Louie Zamperini, Subject of “Unbroken”, Dies at 97
His resilience under unspeakable suffering as Japanese POW during World War II more than earned him every moment of this later heroic acclaim.
By Roger Robinson, Runner's World
Louis Zamperini, a 1936 U.S. Olympian at 5000 meters and the subject of the best-selling book Unbroken, has died at age 97 of pneumonia in Los Angeles on Wednesday, July 2.
Born on January 26, 1917, Zamperini was a top American Miler in the vintage era of middle-distance racing before World War II. He then became one of America's most famous wartime heroes after surviving extreme deprivation on a life raft and in captivity under the Japanese. By the end of his long life his story was renown, thanks to Unbroken, by Laura Hillenbrand, published in 2010. A Hollywood movie based on the book, directed by Angelina Jolie, is scheduled to be released on December 25, 2014.

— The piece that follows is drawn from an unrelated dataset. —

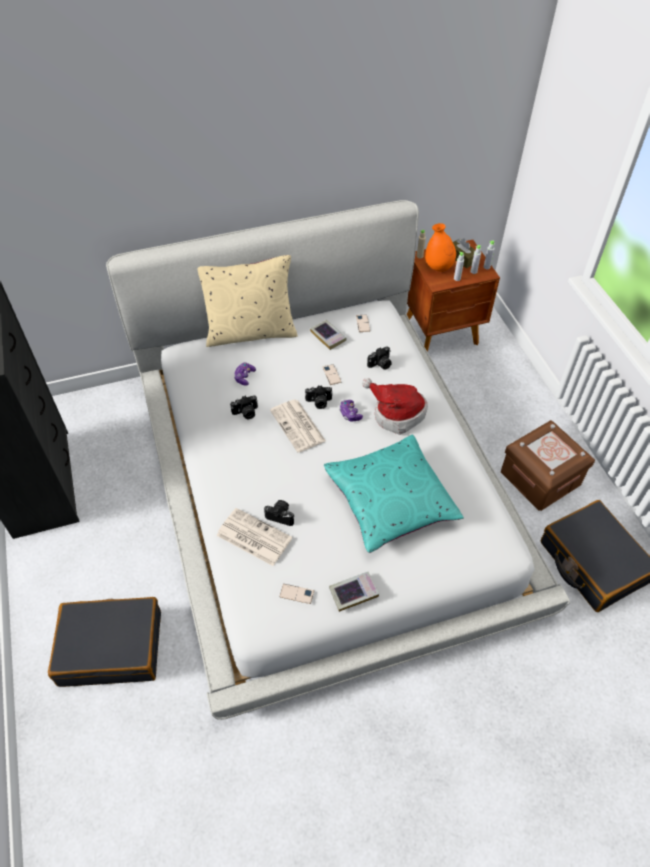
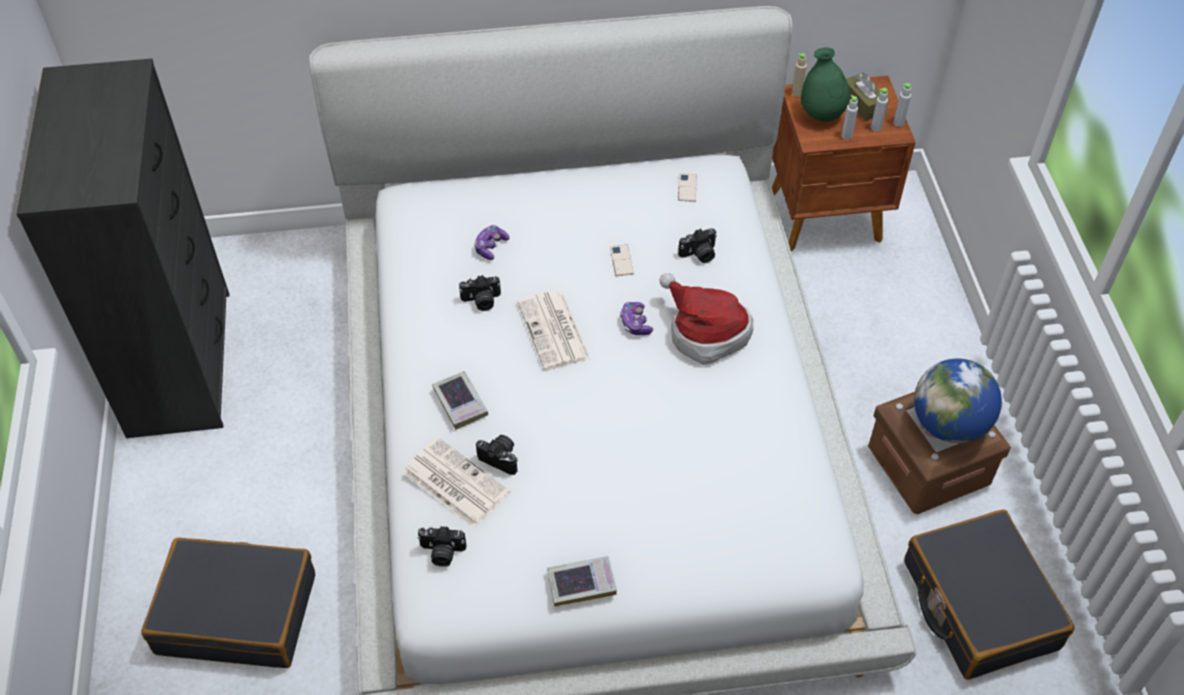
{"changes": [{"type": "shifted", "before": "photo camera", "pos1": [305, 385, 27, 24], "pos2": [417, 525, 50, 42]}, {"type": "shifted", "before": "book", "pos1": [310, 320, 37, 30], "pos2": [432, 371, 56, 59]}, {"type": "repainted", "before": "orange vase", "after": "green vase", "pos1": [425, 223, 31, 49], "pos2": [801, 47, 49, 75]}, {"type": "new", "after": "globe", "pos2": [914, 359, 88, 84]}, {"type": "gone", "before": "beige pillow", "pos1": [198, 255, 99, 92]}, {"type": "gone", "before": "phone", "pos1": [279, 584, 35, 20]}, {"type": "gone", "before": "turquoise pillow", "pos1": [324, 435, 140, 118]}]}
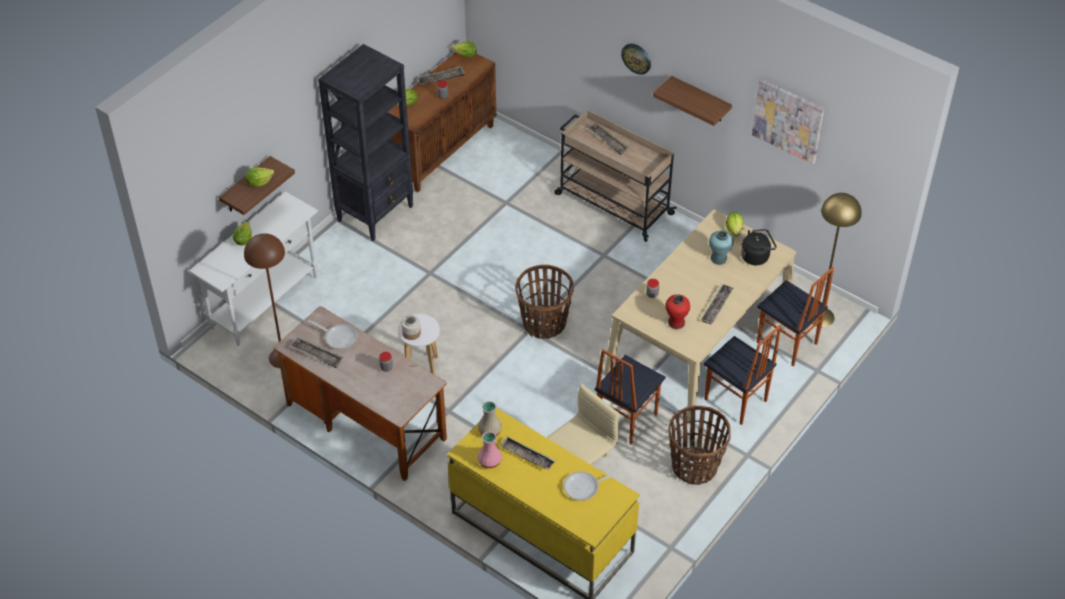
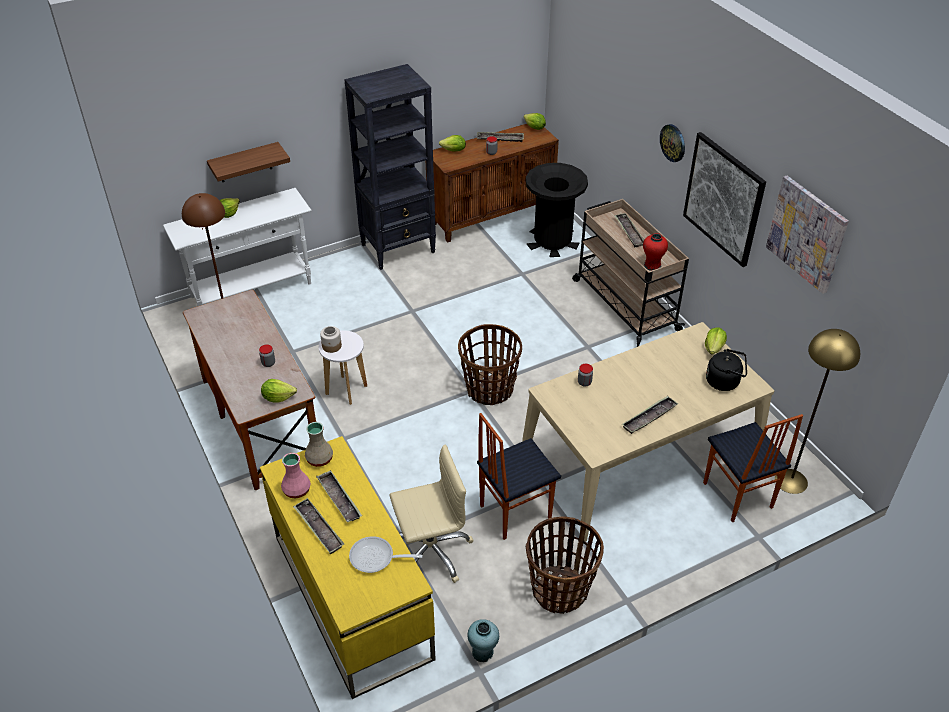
{"changes": [{"type": "shifted", "before": "lettuce", "pos1": [245, 167, 29, 20], "pos2": [261, 379, 36, 24]}, {"type": "shifted", "before": "tray", "pos1": [290, 338, 53, 30], "pos2": [293, 498, 51, 56]}, {"type": "shifted", "before": "turquoise vase", "pos1": [709, 231, 24, 34], "pos2": [468, 619, 31, 43]}, {"type": "new", "after": "black trash can", "pos2": [526, 163, 62, 94]}, {"type": "shifted", "before": "red vase", "pos1": [665, 294, 25, 35], "pos2": [643, 233, 25, 38]}, {"type": "swapped", "before": "shelf", "after": "picture", "pos1": [653, 76, 79, 50], "pos2": [683, 132, 83, 135]}, {"type": "gone", "before": "frying pan", "pos1": [308, 320, 49, 29]}, {"type": "gone", "before": "chair", "pos1": [704, 325, 77, 100]}]}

Zamperini's older brother Peter, himself an excellent high school runner, and some persuasive girls, first induced him to run track at age 15, and in 1934, Louie set the U.S. high school Mile record (4:21.2). It proved an outlet for teenage energies that had previously led him into outbursts of violence and habitual stealing. Part of his problem may have been a sense of being an outsider, as he was born into an immigrant family that moved from New York to Torrance, California, when he was 2, and as a small child he spoke only Italian.